One major complication is that a market equilibrium is rarely static. For example, a recent study by JP Morgan on the earnings of ride-sharing drivers concludes that "alongside the rapid growth in the number of drivers has come a steady decline in average monthly earnings." Uber and Lyft dispute this finding, as well as the study concluding that drivers earn $3.37 per hour (the study to which AOC referred has faced such sharp criticism that "its authors say they will redo their analysis," and other studies - by the likes of highly-touted economists like Alan Kreuger and John List, among others - have indicated that drivers earn approximately $20 per hour). Nonetheless, the idea that inter-temporal growth in the supply of drivers, all else equal, would lead to a decline in earnings is easily understood as a shift in the supply curve which results in a new equilibrium at which drivers provide more rides for lower wages (assuming that increased demand absorbs the increase in supply).

These are not merely academic points, they have real-world consequences, as anyone who has studied the history of taxicab regulation in the U.S. will understand. This report and this book provide a more comprehensive history, but suffice it to say that similar concerns about an excess supply of taxicab drivers emerged during the Great Depression of the 1930s. Unemployed workers were using their cars to earn a few extra bucks. This "ruinous competition" caused a steep decline in earnings, not to mention detrimental effects on traffic safety, convincing regulators to push for restrictions on the supply of taxicabs in cities like Boston and New York City. The subsequent half-century saw the emergence of barriers to entry which artificially increased the value of taxicab licenses, allowing a rent-seeking industry to become entrenched, at the expense of both driver earnings and consumer welfare.
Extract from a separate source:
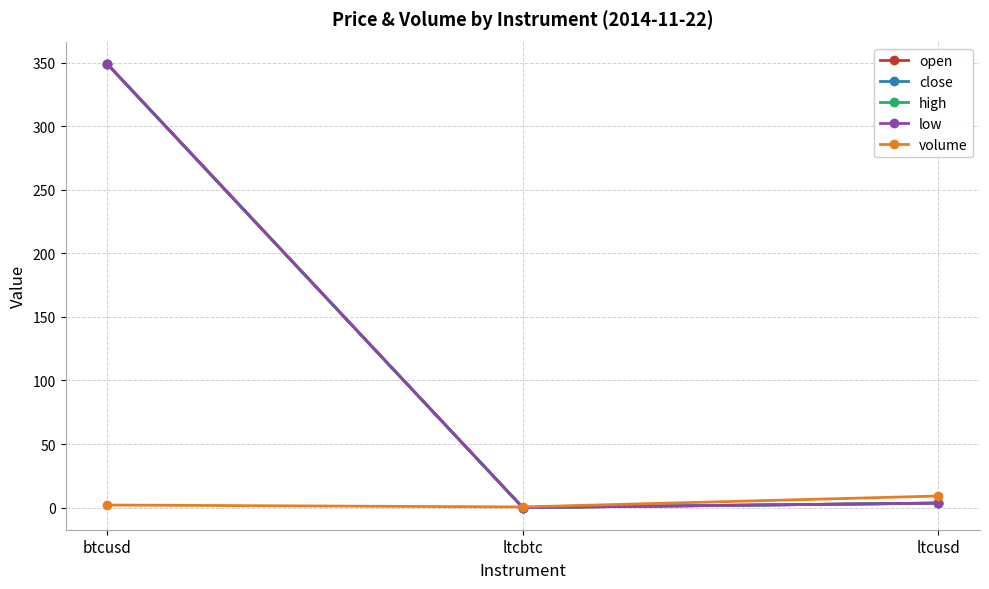

At ltcbtc, list the series in order from largest to smallest.

volume, open, close, high, low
No need for a deep dive into that history, but the taxicab industry offers a vivid example of the dangers presented by ill-conceived regulatory efforts that stemmed initially from reasonable concerns about driver earnings. Smart regulation can undoubtedly improve market efficiency, and a "living wage" is, in principle, a worthy goal for policymakers to pursue. But regulatory efforts and policy goals must competently take into account how markets work. Profitability depends critically on the cost of labor, which depends on demand and supply rather than arbitrary definitions (as it seems one would expect from AOC given what I have argued thus far) of a "living wage." In the long run, if a firm is not profitable, there is no "living wage" because there is no wage at all. The firm goes out of business, and no longer demands any labor at all (and speaking of the disappearance of jobs, or prospective jobs, when firms are not there to hire people, it is thanks in part to AOC's opposition that Amazon will not be bringing 25,000 new jobs to Long Island City, and that New York will miss out an estimated $27.5 billion in extra tax revenue).
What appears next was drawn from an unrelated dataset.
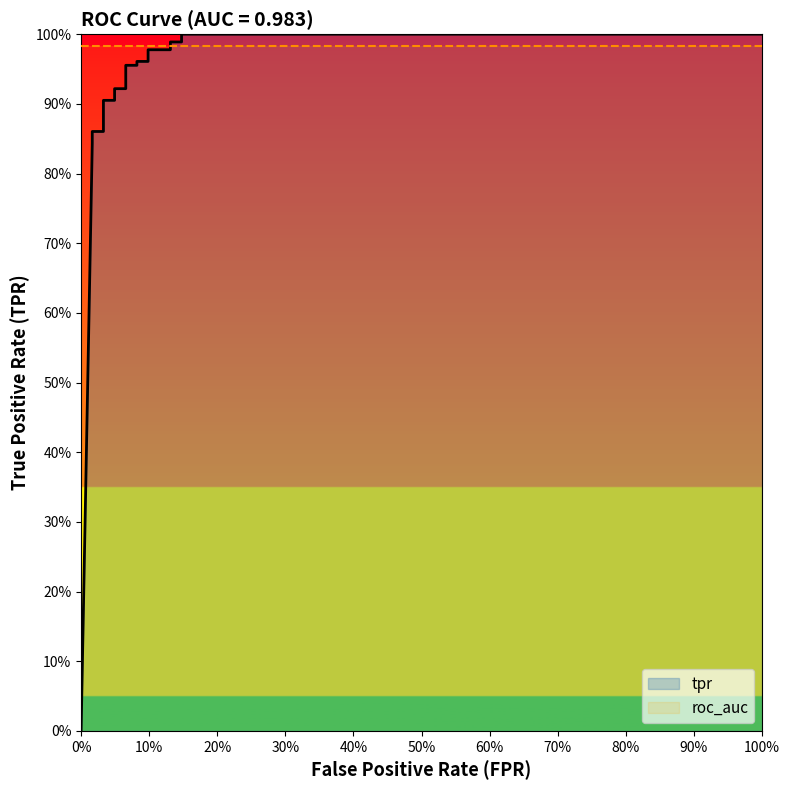

What is the average value?

0.9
Yes, there are all sorts of complications one can introduce into the basic framework of supply and demand. But rudimentary as it may be, it is also fundamental, and one that anyone with an economic degree should have grasped. But like much of the commentary from AOC on economics, it sounds like, at the very least, the boldness of her style matters more than the validity of her ideas. Instead of lending her credence based on her economics degree, we should be asking her to take some refresher courses. Until then, her recent comments on Reagan and the safety net should be ignored.